PROBLEM SET =>
(1) List every static method called on the Duration class in the discussion of the Duration API.
(2) Carry on the discussion of the Duration API from the point where it stops.

Introducing nanoseconds and later on picoseconds in that example isn't a big deal anymore.

It would still be, because you might unknowingly lose precision when someone gives you a Duration object with nanoseconds filled in, but you can only deal with microseconds, because your code was written before nanoseconds were supported.. Rounding down / truncating is the wrong behavior in many situations. See the “Passing Duration objects to APIs unable to handle nanosecond precision” section in the RFC.

For both of these, the `false` variant returns the value as a fixed-point decimal of seconds + fractional seconds, matching the “seconds with a fractional part” design of this RFC.

For hrtime() specifically, you can even do the following:

    $duration = Duration::fromSeconds(...hrtime());

which will do the right thing (except for the fact that `hrtime()` *technically* returns an Instant [1], not a Duration).

And of course the new date and time API would not be complete without also providing access to a high-precision (monotonic) clock in a way that cleanly interoperates with the new API.

[1] An instant with an unknown origin.

Why would you create a duration directly from a point-in-time ?

I acknowledged in the parentheses that this modeling is not strictly correct from a semantic perspective, but it is meaningful:

As Morgan explained, an instant (“point in time”) is effectively an origin + a Duration. Since `hrtime()` returns an instant retrieved from a monotonic clock, the origin is unknown to you and the only information you know is the duration. Thus you can represent this as just the Duration without losing any information. The only legal operation is calculating the difference, since for that the origin cancels out ((origin + duration1) - (origin + duration2)) is just (duration1 - duration2).

I'd argue that if I have the use case of constructing a duration from a number of seconds *and* multiple different fractions of a second that each could overflow into larger scales, I should likely stop and consider whether what I'm doing is a good idea.

But even then:

    Duration::fromSeconds($seconds)
        ->add(Duration::fromMilliseconds($millis))
        ->add(Duration::fromMicroseconds($micros))
        ->add(Duration::fromNanoseconds($nanos));

will work and do the right thing.

The same applies to the nanoseconds argument of your fromSeconds()

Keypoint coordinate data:
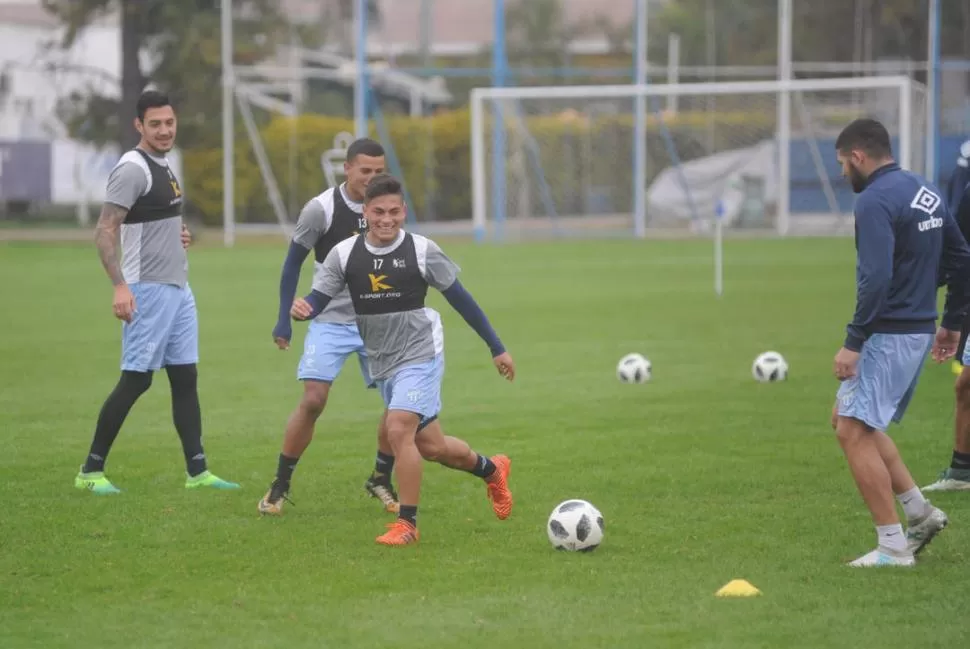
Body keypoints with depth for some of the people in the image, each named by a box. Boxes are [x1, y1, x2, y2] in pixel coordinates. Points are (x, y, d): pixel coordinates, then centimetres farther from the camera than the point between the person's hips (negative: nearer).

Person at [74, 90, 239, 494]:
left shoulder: (162, 166, 14)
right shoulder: (132, 169, -14)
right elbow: (105, 231, -20)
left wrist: (176, 235, 9)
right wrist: (119, 286, -29)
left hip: (177, 289, 9)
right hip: (148, 290, -9)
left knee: (186, 378, 7)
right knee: (136, 380, -6)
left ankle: (197, 471, 9)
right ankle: (91, 470, 2)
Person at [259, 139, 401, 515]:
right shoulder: (321, 209, -12)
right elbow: (293, 263, -2)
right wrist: (284, 319, -6)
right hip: (331, 321, -3)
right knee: (313, 400, -15)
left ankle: (380, 480, 13)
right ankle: (280, 486, -1)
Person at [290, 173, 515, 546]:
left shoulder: (421, 250, -10)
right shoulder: (345, 254, -3)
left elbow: (460, 299, -1)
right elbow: (318, 299, -6)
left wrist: (497, 348, 4)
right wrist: (302, 309, -32)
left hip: (420, 356, -4)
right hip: (383, 364, 4)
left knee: (398, 429, -24)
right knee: (430, 447, 12)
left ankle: (407, 524, -12)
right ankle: (492, 470, 41)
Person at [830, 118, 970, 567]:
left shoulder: (876, 201, -16)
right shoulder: (925, 192, 13)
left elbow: (876, 278, -25)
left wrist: (853, 342, -23)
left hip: (889, 334, -10)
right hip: (920, 329, 10)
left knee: (854, 431, -7)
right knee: (850, 419, 20)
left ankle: (893, 546, -8)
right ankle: (920, 513, 18)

ANSWERS TO THE EXERCISES =>
(1) Duration::fromSeconds, Duration::fromMilliseconds, Duration::fromMicroseconds, Duration::fromNanoseconds

(2)
Duration::fromSeconds($seconds)->add(Duration::fromNanoseconds($nanos))

No, this behaves differently from the `fromSeconds()` constructor due to possible overflow in the `$nanos` component. The `fromSeconds()` constructor takes a fixed-point decimal which is a single semantic value and not appropriately represented by an explicit addition operation.

For the common case of “seconds + fractional seconds”, the `fromSeconds()` constructor works (and going from fractional milliseconds to fractional nanoseconds is a `*1_000_000` operation that should be easy and obvious enough).

The hole point is to not need to manually calculate before and manually make sure it's in the expected range of the limited Duration constructor.

As mentioned in the previous paragraph: Each constructor takes a single “atomic value”. If you have an overflow in the microseconds, then it's no longer a single semantic value, but two values. It's the difference between “I have 1.5 seconds” and “I have 1 second and 500_000 microseconds” where the “and” is the addition operation.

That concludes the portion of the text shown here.